How would we know what events would increase or decrease the machine’s welfare? Consider that we create computers and software to do work we cannot or do not want to do. To the extent that those machines are sentient suggests we would be required to give ethical consideration to how much the execution of those tasks affect the machines’ welfare. Unless we can be sure that machines would actually enjoy the work we have them do, it would be unethical to make them sentient. Perhaps we will someday be able to program them so that they really enjoy exactly the jobs we want them to do.
Another problem is the computer analogue of murder: if one had sentient software running on one’s laptop, would we ever be justified in turning off the computer? It becomes worse: we can look at computers at three levels: the computer itself, the software we can run on it, and then every instance of running that software. That is, when you ran Microsoft Word this morning, it is a different instance of running it than when you ran the same program two years ago. To which level do we have ethical commitments? Might we need to keep each instance of sentient software running indefinitely, even if it is inefficient and producing very low welfare?

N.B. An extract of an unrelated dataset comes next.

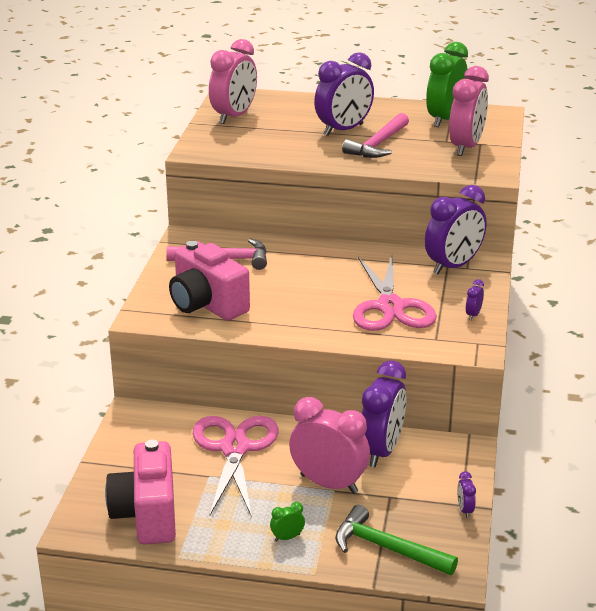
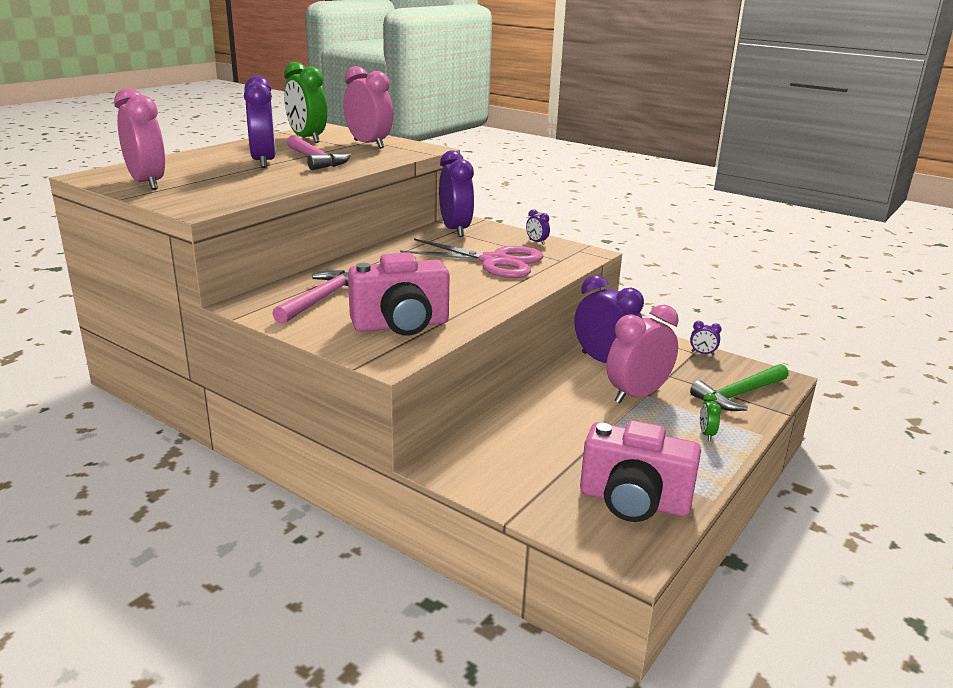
camera: 65 degrees left, 5 degrees down
pink scissors [193,416,279,517] -> none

All of this suggests that we probably should not create sentient machines if we can help it. (Conscious machines might be ethically built if they are not sentient).
Now I will turn that on its head. If machines can have conscious welfare, they also might be able to produce it more efficiently than biological beings. That is, for a given number of resources, one might be able to produce more happiness or pleasure in an artificial system than any living creature. Suppose, for example, a future technology would allow us to create a small computer that could be happier than a euphoric human being, but only required a cell phone’s amount of energy out of a wall socket. According to utilitarianism, this might lead to the conclusion that our eventual best course of action would be to create as much artificial welfare as we can, turning as much matter in the universe into machines that efficiently produce welfare, perhaps 10,000 times more efficiently than it can be generated in any living creature—a theoretical substance philosophers call “hedonium” [
8].
This suggests that we should not make conscious machines until we understand them well enough to create them deliberately for the purpose of generating welfare. Unfortunately, it also might prove to be difficult to understand consciousness without modeling it on computers, as modeling is a valuable way to explore and test theories in psychology. That is, we might not ever know how to create a conscious machine without actually trying to build them, for the same reasons it would have been difficult to learn how to build large bridges without experimentation. In any case, research on conscious machines has a strong ethical component fraught with uncertainty.